Experiments were performed both in the absence and presence of metabolic activation, using liver S9 fraction from rats pre-treated with phenobarbitone and betanaphthoflavone. Test material solutions were prepared using acetic acid:ethanol (1 : 1) in sterile distilled water at a concentration of 15 % v/v.

A preliminary cytotoxicity assay was performed. The test material was assayed at a maximum dose-level of 150 µg/mL and a wide range of lower dose-levels: 75.0, 37.5, 18.8, 9.38, 4.69, 2.34, 1.17 and 0.586 µg/mL. Treatment with the test material in the absence of S9 metabolic activation resulted in severe toxicity at higher dose-level tested reaching 8 % of the negative control value at 18.8 µg/mL. In the presence of S9 metabolic activation no toxicity was observed at any dose-level. On the basis of the survival data obtained, the maximum dose-levels for the first mutation assay were selected as 14.1 µg/mL for treatment in the absence of S9 metabolism, and 150 µg/mL in its presence.

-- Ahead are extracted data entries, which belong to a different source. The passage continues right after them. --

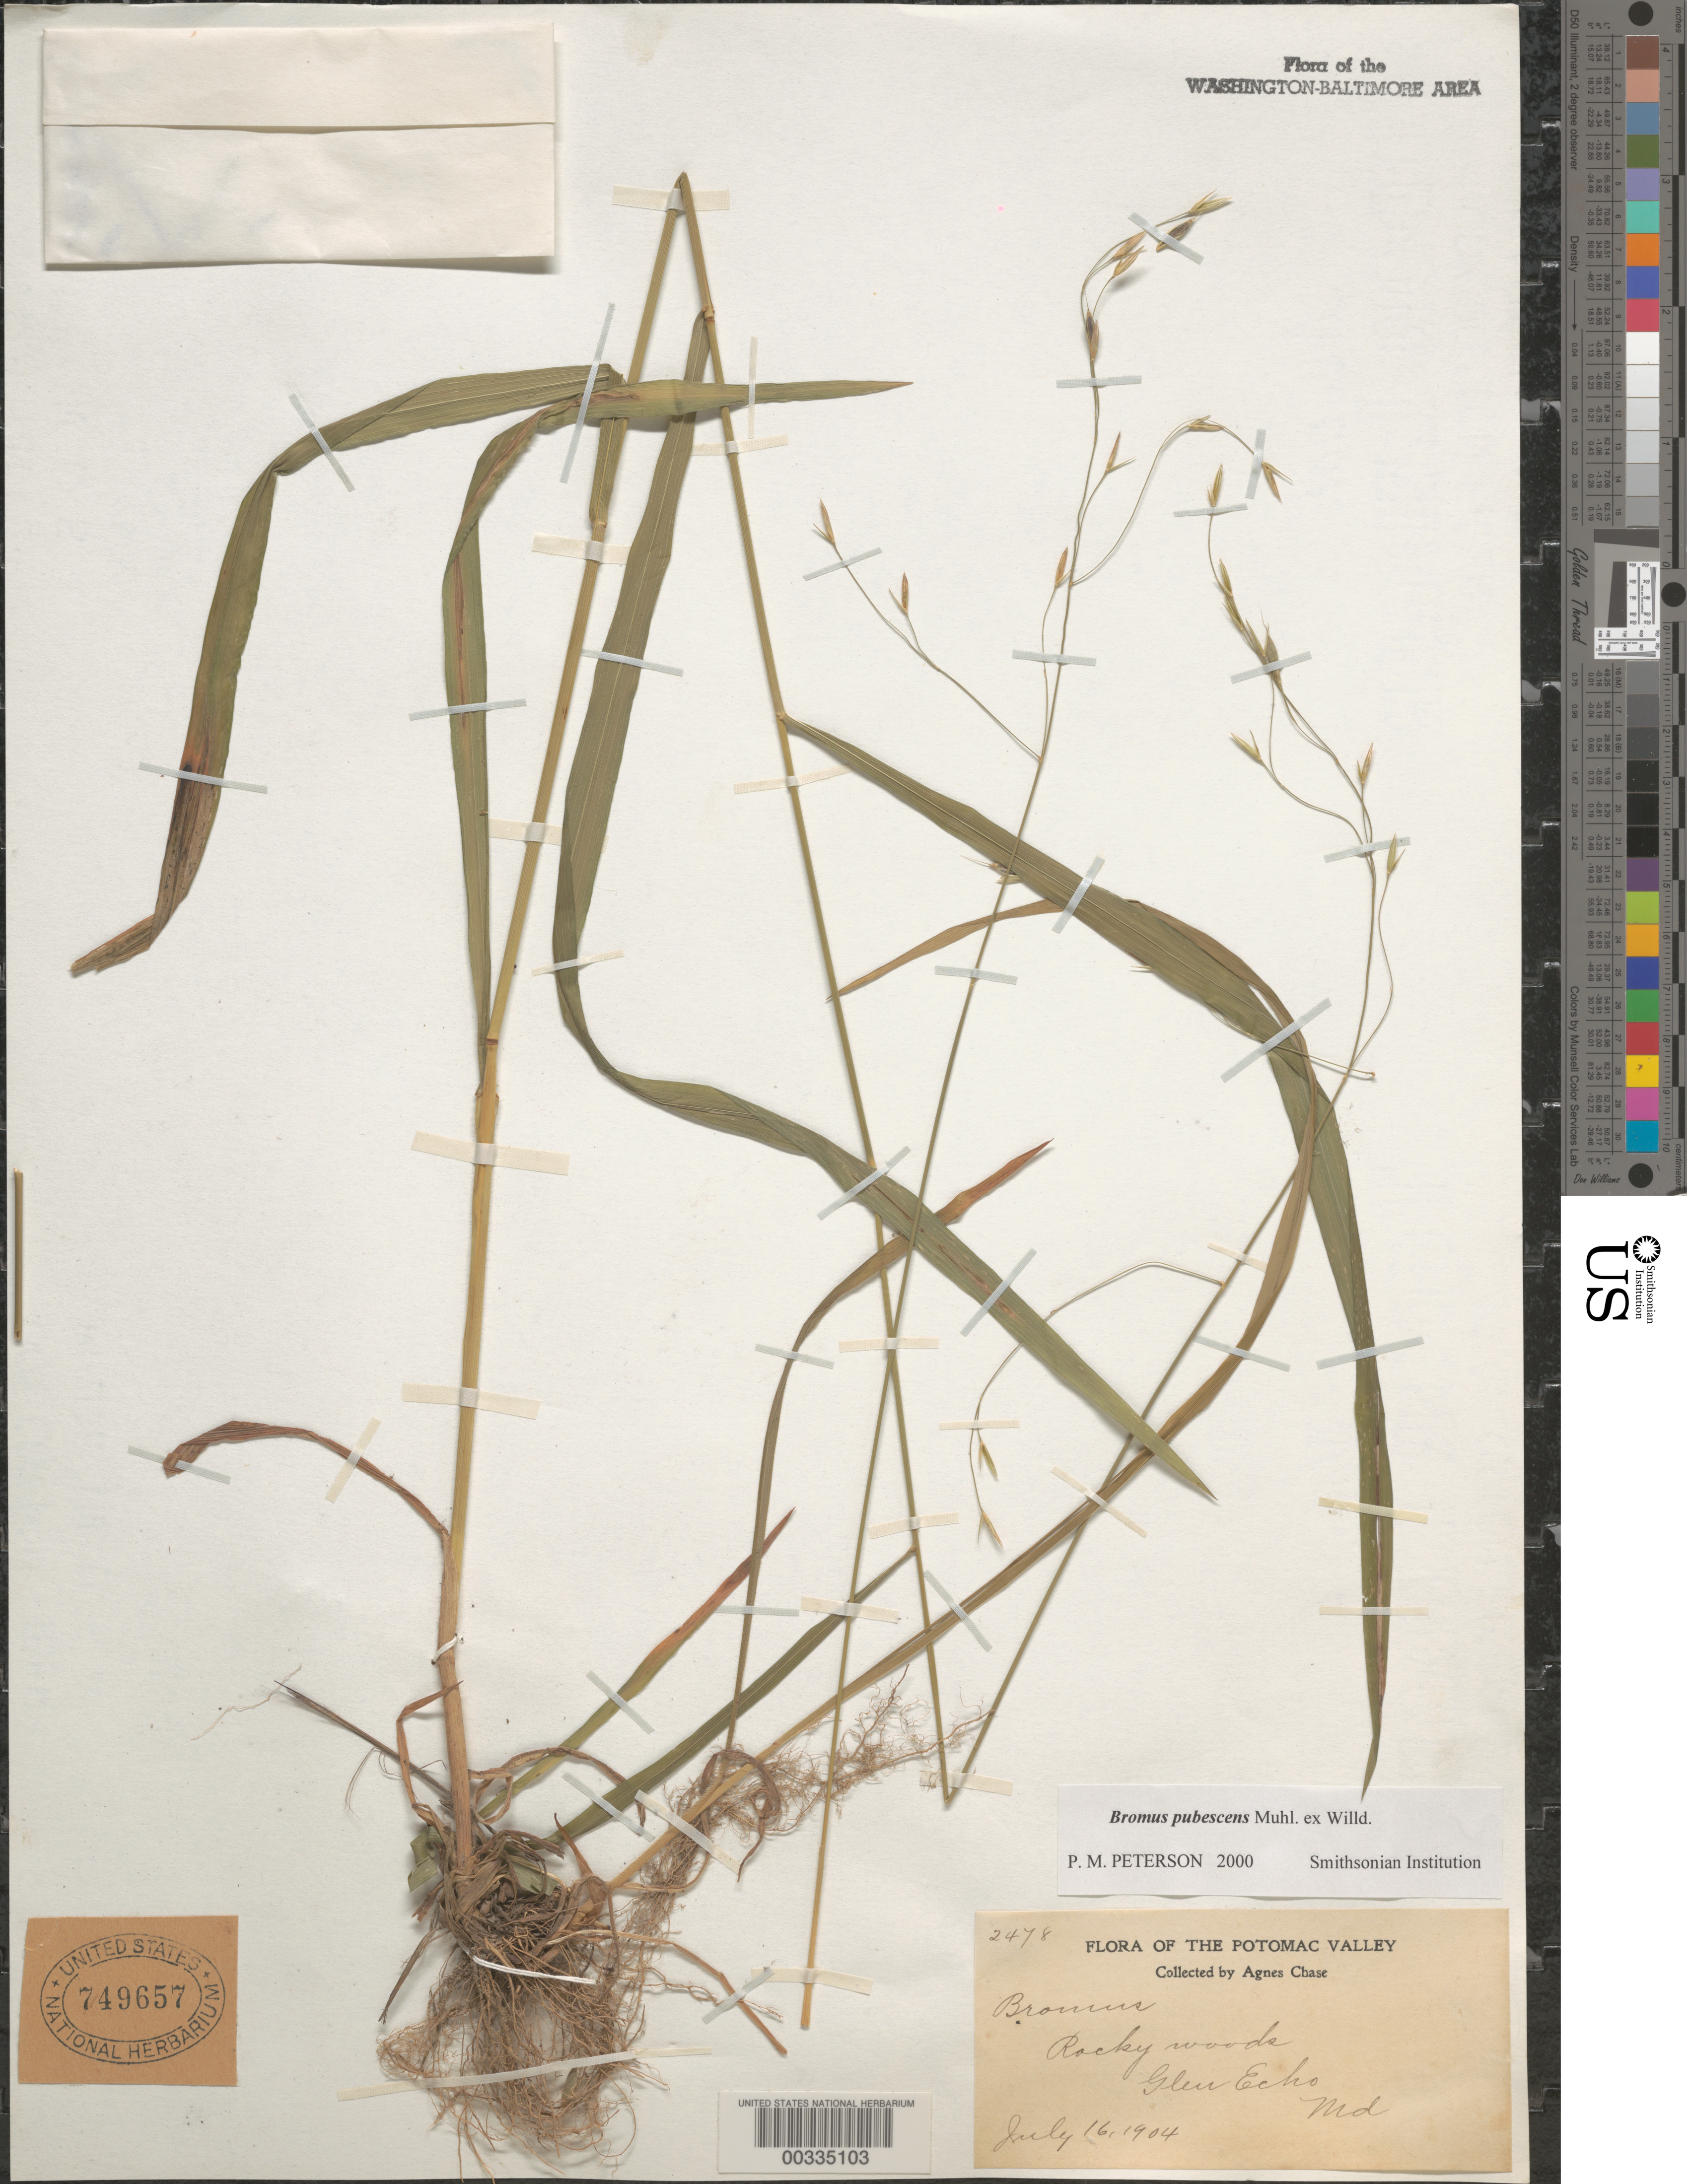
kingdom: Plantae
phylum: Tracheophyta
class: Liliopsida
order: Poales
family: Poaceae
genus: Bromus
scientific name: Bromus pubescens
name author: Muhl. ex Willd.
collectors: A. Chase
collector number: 2478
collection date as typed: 16 Jul 1904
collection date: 1904-07-16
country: United States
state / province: Maryland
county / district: Montgomery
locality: Glen Echo C. & O. Canal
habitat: Rocky woods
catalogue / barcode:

Two assays for mutation to 6-thioguanine resistance were performed. In the absence of S9 metabolism the first experiment was performed using dose-levels of 14.1, 9.38, 4.69, 2.34, 1.17 and 0.586 µg/mL. In the second experiment the dose range was modified to take account of toxicity results obtained in the first experiment and the following dose-levels were used: 18.0, 15.0, 12.0, 8.00, 5.33 and 3.55 µg/mL. In the presence of S9 metabolism the first experiment was performed using dose-levels of 150, 75.0, 37.5, 18.8 and 9.38 µg/mL. In the second experiment the dose-range was modified to focus on the highest concentration that could be tested (150, 100, 66.7, 44.4 and 29.6 µg/mL).

No significant increases in mutant numbers or mutant frequency were observed following treatment with the test substance at any dose-level, in the absence or presence of S9 metabolism. In both mutation assays dose-related toxicity was observed only in the absence of S9 metabolism.

Negative and positive control treatments were included in each mutation experiment in the absence and presence of S 9 metabolism. Marked increases were obtained with the positive control treatments indicating the correct functioning of the assay system.

Under the conditions of this study the test material does not induce gene mutations in Chinese hamster V79 cells after in vitro treatment, either in the absence or presence of S9 metabolic activation.